> WHAT THIS TASK INVOLVES
For each line below that includes the string "KiCad", show the whole line.

> EXERCISE INPUTS
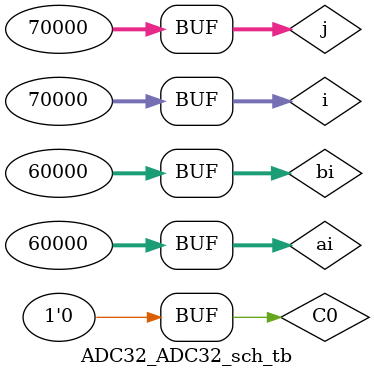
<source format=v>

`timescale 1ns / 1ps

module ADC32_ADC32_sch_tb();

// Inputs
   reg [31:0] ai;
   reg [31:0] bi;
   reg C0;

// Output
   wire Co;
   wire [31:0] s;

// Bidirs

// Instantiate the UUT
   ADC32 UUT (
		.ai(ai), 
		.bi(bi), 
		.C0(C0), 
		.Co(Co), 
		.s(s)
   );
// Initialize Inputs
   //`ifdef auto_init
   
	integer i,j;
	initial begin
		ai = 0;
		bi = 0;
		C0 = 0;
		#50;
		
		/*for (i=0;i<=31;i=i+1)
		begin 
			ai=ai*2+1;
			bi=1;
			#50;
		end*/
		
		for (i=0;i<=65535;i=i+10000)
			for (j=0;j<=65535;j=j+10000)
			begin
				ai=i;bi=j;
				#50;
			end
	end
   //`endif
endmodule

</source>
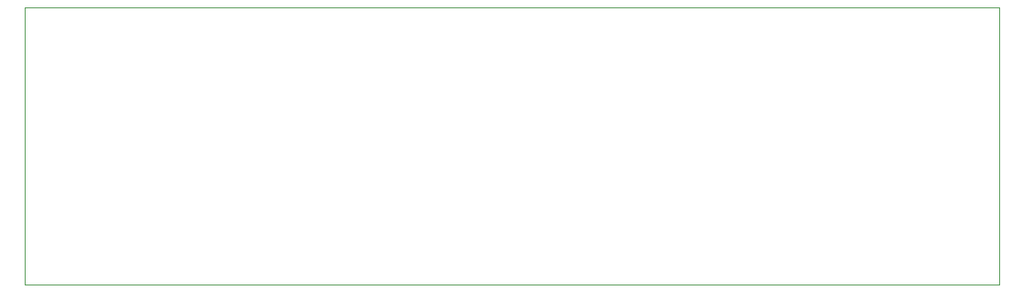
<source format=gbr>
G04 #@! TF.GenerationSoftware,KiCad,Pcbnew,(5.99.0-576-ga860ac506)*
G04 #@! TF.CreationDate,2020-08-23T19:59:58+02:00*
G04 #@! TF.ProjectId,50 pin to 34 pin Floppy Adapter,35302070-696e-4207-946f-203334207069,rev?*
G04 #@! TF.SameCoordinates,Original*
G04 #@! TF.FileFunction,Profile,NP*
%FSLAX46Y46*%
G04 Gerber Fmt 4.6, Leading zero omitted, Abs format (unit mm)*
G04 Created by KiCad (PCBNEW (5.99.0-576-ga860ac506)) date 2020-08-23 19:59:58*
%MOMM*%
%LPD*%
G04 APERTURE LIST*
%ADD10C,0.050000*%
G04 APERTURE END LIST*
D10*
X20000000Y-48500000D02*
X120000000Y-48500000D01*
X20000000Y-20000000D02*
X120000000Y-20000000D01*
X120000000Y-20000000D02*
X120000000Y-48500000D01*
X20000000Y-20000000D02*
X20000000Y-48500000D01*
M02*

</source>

> YOUR SOLUTION
G04 #@! TF.GenerationSoftware,KiCad,Pcbnew,(5.99.0-576-ga860ac506)*
G04 Created by KiCad (PCBNEW (5.99.0-576-ga860ac506)) date 2020-08-23 19:59:58*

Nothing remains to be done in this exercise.